Worms. In der verschlossenen Kassette zischt es zweimal binnen sechs Sekunden. Dann hat sich ein halber Liter Farbe komplett über die rund 2000 Geldscheine ergossen. Dieses dunkle Grün geht auch bei 30 Mal Waschen nicht mehr ab. Der Mitarbeiter der Firma Cennox demonstriert vor der Hauptstelle der Rheinhessen Sparkasse in Worms, wie unspektakulär, aber ausgesprochen wirkungsvoll diese Technik funktioniert. Die Farbpatrone ist nur eine von mittlerweile vielen Maßnahmen, wie Kreditinstitute ihre Geldautomaten vor überwiegend ausländischen Sprengkommandos schützen.

In Worms erläutern der rheinland-pfälzische Innenminister Michael Ebling (SPD), der Präsident des Landeskriminalamts, Mario Germano, und Thomas Hirsch, Vorsitzender des Sparkassenverbandes Rheinland-Pfalz, welche gemeinsamen Anstrengungen sie gegen die Täterbanden unternehmen.

Automatensprengungen: Täter aus den Niederlanden

In Rheinland-Pfalz hat das Landeskriminalamt, bei dem die Ermittlungen konzentriert zusammenlaufen, alleinein diesem Jahr 42 Sprengungen oder Sprengversuche registriert. LKA-Chef Mario Germano zeigt mit Asservaten, wie die hochprofessionellen Banden vorgehen.

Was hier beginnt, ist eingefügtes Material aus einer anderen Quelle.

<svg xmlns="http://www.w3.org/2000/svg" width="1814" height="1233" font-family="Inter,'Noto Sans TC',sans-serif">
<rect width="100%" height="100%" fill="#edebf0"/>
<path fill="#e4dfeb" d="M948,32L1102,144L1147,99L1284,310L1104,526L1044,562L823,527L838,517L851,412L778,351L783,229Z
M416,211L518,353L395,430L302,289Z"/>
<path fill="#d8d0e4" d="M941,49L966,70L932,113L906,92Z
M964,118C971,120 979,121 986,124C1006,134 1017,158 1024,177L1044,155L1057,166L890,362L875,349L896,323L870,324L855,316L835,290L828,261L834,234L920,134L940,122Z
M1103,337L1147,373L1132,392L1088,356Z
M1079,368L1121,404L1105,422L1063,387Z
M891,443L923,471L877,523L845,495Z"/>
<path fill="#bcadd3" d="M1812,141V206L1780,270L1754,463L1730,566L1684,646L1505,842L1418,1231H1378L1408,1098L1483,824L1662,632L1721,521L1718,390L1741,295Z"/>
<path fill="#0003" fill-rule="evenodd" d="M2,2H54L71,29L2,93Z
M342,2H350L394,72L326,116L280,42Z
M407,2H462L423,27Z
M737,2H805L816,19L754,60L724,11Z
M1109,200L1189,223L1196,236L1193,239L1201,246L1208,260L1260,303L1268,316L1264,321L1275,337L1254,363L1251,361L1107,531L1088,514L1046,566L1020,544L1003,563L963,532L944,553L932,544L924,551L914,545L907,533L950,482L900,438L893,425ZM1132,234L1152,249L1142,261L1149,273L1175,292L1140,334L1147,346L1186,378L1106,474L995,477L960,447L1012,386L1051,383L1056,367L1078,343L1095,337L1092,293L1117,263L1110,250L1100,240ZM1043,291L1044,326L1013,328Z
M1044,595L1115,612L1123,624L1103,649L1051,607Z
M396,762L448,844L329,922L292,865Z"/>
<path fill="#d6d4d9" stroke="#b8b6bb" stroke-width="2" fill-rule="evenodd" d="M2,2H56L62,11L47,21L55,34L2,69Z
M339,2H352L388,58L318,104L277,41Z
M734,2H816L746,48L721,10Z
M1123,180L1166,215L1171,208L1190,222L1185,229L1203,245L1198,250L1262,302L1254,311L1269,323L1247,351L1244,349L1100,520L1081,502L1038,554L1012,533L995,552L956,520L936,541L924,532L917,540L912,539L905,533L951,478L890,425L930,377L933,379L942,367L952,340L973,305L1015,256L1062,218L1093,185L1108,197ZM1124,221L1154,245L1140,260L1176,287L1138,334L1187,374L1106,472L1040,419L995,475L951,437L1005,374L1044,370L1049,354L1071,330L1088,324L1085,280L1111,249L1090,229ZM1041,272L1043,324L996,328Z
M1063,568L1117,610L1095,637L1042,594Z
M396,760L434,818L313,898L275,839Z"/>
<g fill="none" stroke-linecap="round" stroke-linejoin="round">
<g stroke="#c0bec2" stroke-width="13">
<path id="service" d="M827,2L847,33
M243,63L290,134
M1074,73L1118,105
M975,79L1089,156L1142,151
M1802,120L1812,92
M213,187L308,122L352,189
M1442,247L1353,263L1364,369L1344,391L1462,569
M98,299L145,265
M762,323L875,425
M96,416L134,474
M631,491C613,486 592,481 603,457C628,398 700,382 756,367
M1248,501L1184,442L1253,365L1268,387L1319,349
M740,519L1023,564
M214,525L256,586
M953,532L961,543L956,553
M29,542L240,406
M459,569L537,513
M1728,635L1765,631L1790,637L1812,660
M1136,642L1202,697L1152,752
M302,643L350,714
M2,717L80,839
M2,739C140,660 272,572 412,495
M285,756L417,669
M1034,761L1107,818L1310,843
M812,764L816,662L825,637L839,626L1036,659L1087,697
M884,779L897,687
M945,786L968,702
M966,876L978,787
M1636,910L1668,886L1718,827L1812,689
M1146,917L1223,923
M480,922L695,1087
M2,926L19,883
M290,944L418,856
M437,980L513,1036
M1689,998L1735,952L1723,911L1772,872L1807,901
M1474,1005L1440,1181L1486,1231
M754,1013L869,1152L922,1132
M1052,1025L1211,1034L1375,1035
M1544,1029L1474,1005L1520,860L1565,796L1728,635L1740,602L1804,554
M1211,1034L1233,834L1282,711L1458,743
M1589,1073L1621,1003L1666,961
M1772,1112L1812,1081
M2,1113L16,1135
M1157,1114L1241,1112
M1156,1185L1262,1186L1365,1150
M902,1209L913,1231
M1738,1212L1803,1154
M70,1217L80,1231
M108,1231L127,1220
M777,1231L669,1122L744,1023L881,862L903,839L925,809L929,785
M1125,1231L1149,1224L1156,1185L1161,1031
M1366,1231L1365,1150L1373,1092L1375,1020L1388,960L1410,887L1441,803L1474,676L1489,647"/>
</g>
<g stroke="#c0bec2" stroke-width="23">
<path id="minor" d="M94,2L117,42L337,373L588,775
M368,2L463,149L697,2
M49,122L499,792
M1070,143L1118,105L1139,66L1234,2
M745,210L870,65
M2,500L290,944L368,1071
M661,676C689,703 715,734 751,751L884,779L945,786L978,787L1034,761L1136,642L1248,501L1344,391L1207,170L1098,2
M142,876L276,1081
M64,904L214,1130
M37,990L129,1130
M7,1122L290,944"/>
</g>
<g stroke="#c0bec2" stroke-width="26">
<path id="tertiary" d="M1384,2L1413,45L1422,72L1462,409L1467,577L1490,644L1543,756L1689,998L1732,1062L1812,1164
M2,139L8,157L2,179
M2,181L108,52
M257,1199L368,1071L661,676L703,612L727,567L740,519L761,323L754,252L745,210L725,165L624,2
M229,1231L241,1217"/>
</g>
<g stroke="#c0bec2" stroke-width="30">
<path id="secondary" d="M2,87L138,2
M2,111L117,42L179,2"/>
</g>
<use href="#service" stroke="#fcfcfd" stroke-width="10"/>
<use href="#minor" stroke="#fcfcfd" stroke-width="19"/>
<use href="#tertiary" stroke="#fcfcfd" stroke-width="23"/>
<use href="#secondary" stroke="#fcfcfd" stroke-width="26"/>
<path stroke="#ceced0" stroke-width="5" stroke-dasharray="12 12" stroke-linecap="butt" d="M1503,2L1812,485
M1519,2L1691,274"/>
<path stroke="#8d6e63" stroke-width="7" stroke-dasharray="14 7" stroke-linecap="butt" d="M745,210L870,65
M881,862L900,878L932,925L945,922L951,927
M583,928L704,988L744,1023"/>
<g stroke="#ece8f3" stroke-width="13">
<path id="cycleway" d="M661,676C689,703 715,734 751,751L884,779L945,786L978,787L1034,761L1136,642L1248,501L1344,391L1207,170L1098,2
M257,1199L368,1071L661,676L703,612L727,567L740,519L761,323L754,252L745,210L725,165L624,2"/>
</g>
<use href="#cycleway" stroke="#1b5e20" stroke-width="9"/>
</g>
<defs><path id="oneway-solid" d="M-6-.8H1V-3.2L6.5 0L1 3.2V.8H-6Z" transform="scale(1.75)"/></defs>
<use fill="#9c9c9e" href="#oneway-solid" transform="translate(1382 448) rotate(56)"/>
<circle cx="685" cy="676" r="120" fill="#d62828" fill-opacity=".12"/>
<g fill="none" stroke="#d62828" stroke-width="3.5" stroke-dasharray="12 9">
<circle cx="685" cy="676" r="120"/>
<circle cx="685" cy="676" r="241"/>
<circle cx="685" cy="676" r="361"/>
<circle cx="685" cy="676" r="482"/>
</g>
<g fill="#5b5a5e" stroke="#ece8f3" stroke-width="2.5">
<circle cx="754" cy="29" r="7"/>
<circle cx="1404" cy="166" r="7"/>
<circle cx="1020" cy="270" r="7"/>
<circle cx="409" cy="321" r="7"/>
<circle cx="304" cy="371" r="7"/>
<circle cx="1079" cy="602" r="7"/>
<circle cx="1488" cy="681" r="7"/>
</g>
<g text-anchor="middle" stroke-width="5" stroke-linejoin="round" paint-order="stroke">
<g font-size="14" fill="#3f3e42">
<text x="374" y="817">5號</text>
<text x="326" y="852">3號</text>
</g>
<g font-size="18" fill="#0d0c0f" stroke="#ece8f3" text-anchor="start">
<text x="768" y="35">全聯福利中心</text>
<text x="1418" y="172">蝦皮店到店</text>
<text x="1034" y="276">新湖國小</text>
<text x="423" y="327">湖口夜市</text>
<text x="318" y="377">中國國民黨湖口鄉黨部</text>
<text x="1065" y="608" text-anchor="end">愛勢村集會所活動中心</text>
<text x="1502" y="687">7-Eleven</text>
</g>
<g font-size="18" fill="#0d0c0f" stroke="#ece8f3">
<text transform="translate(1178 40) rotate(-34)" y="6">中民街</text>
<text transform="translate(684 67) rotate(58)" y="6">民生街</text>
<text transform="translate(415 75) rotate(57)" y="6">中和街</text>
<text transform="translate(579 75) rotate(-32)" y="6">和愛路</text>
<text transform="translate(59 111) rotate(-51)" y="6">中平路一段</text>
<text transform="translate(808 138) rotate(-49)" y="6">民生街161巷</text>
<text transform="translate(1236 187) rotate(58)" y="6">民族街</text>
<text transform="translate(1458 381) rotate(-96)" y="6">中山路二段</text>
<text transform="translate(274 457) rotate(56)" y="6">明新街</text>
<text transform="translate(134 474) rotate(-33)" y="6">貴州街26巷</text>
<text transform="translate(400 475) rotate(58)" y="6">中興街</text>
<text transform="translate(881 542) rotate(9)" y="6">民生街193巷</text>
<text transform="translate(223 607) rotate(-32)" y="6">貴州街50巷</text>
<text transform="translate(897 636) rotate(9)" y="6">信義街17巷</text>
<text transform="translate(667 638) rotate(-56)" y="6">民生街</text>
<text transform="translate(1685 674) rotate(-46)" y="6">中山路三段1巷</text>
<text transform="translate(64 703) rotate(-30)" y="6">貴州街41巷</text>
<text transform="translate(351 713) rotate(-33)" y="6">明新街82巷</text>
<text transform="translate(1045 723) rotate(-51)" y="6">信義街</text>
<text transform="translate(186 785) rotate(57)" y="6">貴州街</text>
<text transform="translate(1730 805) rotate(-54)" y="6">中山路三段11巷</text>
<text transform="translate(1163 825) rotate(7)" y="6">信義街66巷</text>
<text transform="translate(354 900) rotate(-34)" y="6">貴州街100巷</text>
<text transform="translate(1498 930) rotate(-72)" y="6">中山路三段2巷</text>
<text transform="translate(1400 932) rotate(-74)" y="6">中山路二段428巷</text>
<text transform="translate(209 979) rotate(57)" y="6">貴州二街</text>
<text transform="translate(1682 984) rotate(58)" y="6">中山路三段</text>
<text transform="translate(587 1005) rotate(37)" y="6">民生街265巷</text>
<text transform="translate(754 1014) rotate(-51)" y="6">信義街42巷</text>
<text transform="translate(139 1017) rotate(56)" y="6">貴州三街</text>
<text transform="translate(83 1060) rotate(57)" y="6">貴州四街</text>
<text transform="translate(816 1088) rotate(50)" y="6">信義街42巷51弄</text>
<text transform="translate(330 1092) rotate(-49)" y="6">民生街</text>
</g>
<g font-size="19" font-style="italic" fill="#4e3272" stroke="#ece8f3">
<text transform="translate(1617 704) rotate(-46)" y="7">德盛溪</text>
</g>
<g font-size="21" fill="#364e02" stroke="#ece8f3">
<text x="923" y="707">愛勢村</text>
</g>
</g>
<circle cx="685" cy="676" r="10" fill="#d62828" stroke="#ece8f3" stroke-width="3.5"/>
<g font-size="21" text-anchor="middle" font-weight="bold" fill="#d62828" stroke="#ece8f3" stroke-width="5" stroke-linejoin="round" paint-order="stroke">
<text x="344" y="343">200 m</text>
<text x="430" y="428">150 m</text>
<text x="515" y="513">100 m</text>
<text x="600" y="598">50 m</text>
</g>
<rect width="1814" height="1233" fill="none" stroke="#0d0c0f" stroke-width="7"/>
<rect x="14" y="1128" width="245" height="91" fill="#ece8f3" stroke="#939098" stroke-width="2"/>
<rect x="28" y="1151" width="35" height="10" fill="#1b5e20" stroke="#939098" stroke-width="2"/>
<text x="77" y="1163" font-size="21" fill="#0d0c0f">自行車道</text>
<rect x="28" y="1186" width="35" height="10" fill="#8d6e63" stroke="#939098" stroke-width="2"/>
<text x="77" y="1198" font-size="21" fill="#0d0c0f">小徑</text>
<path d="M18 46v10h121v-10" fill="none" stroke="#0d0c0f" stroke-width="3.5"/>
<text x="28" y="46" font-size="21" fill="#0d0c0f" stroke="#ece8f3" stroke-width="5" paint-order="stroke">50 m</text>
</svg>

Haben sie früher Gas in die Automaten eingeleitet und dann angezündet, ist mittlerweile fast ausschließlich Festsprengstoff das Mittel der Wahl - mit meist verheerenden Folgen. „Da fahren rollende Bomben über die Autobahn“, verdeutlicht Germano, was alleine schon der Transport des Sprengstoffs an den Tatort bedeutet.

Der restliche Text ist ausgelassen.